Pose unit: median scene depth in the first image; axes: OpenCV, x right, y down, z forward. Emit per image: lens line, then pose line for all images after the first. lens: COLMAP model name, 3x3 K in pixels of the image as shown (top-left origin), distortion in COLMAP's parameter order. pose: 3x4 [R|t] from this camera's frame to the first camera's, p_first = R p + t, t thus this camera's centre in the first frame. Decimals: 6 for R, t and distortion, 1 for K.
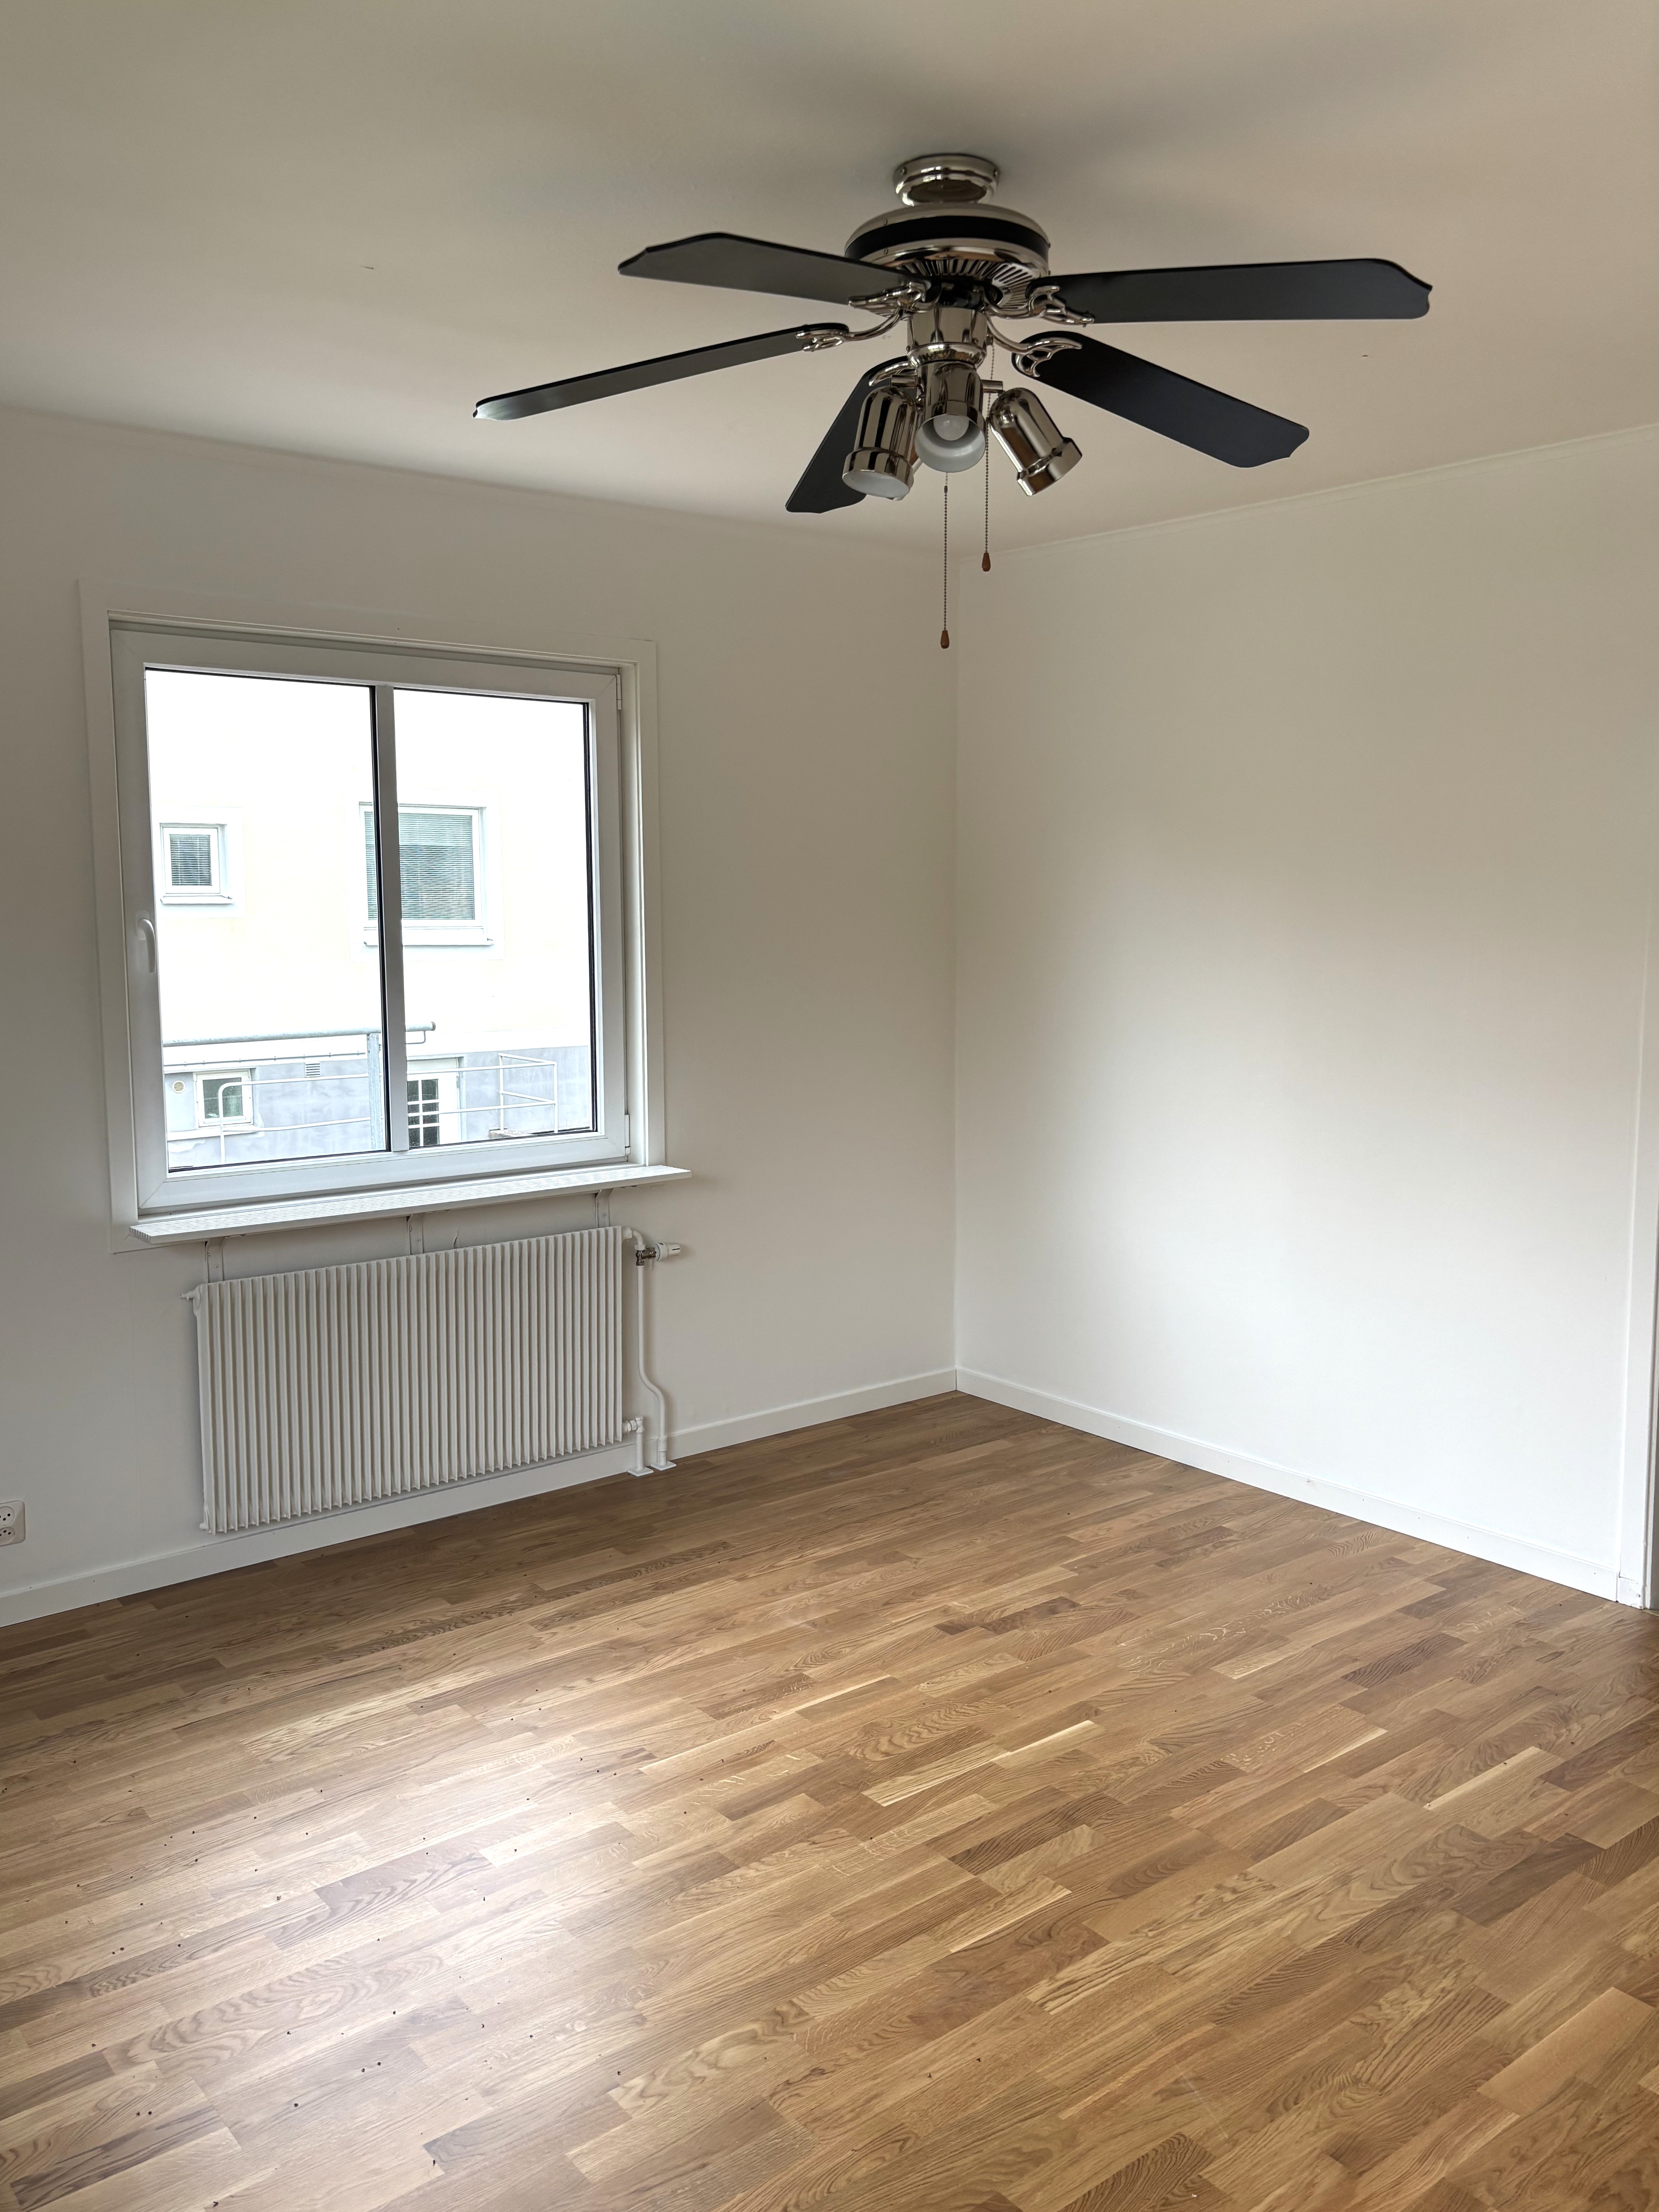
lens RADIAL K [[1683.4, 0, 921.9], [0, 1683.4, 1101.8], [0, 0, 1]] dist [0.012148, -0.002466]
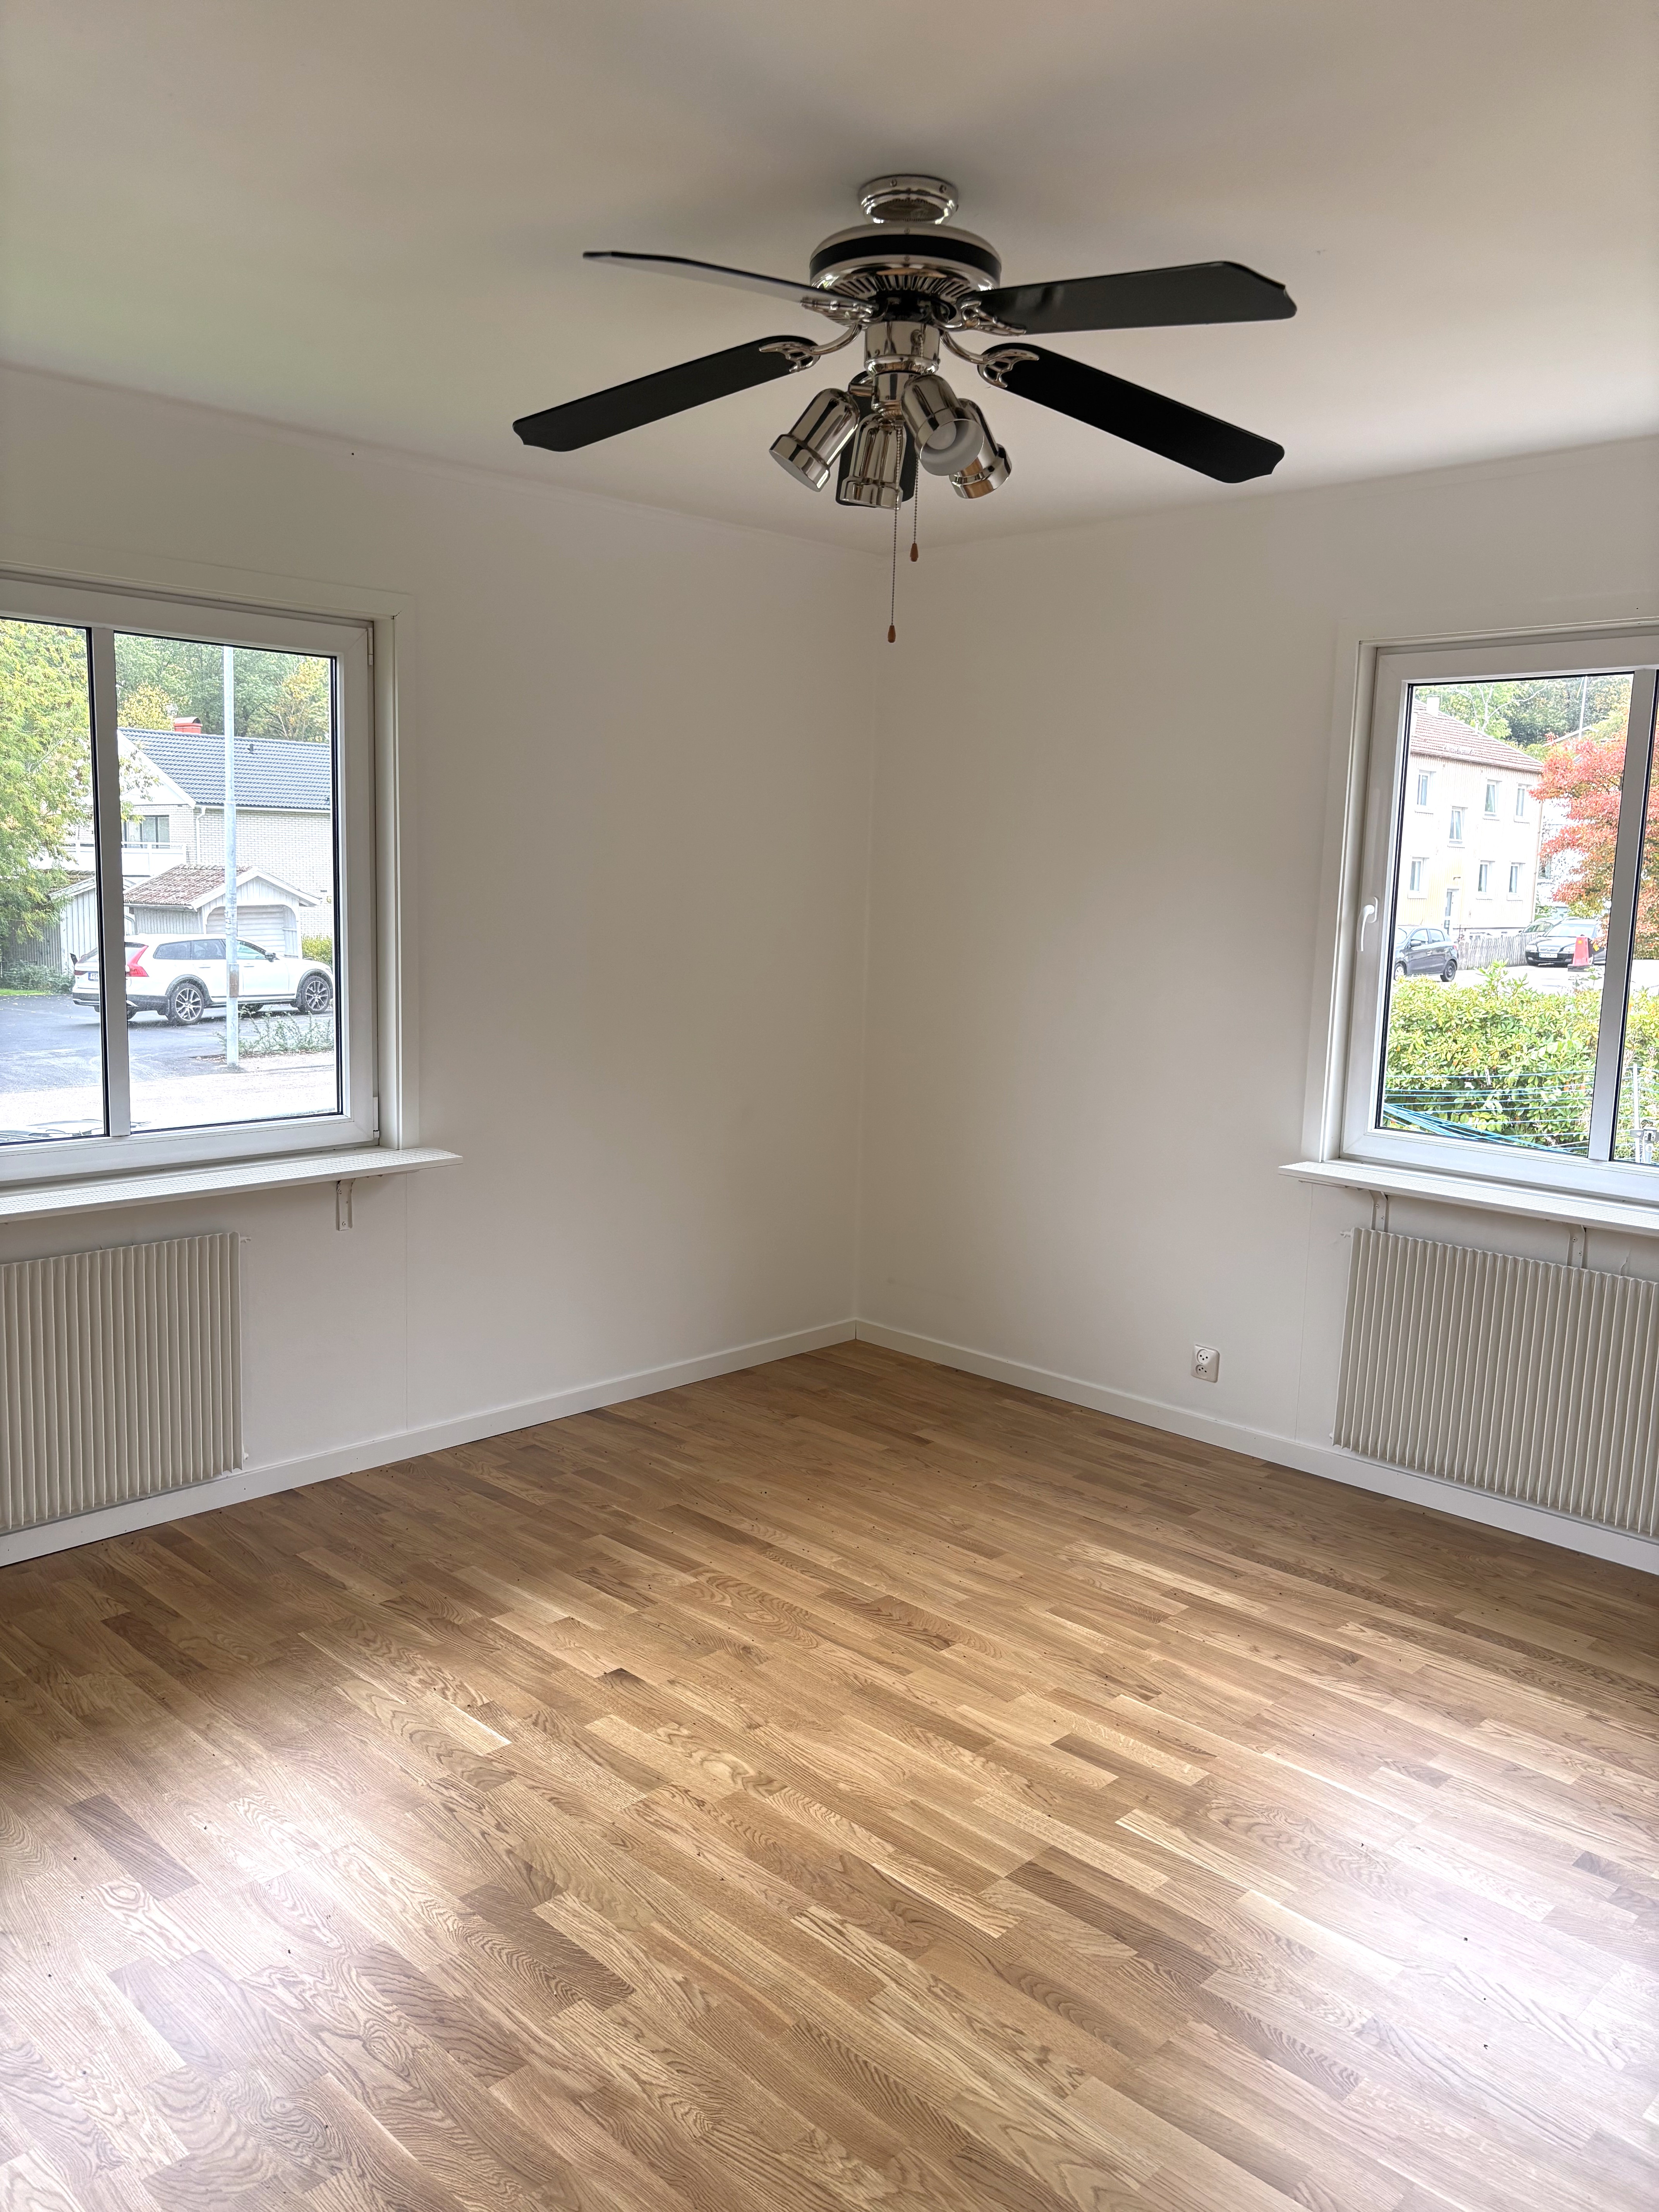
lens RADIAL K [[1683.3, 0, 852.2], [0, 1683.3, 1129.4], [0, 0, 1]] dist [0.012148, -0.002466]
pose [[0.128404, 0.158500, -0.978974, 0.676378], [-0.149789, 0.978921, 0.138845, -0.068289], [0.980345, 0.128812, 0.149439, 0.524022]]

PROBLEM >> Print the listing above word for word and line for line, leaving out the pictures.

RESULT OF THIS TASK >>
Pose unit: median scene depth in the first image; axes: OpenCV, x right, y down, z forward. Emit per image: lens line, then pose line for all images after the first. lens: COLMAP model name, 3x3 K in pixels of the image as shown (top-left origin), distortion in COLMAP's parameter order. pose: 3x4 [R|t] from this camera's frame to the first camera's, p_first = R p + t, t thus this camera's centre in the first frame. Decimals: 6 for R, t and distortion, 1 for K.
lens RADIAL K [[1683.4, 0, 921.9], [0, 1683.4, 1101.8], [0, 0, 1]] dist [0.012148, -0.002466]
lens RADIAL K [[1683.3, 0, 852.2], [0, 1683.3, 1129.4], [0, 0, 1]] dist [0.012148, -0.002466]
pose [[0.128404, 0.158500, -0.978974, 0.676378], [-0.149789, 0.978921, 0.138845, -0.068289], [0.980345, 0.128812, 0.149439, 0.524022]]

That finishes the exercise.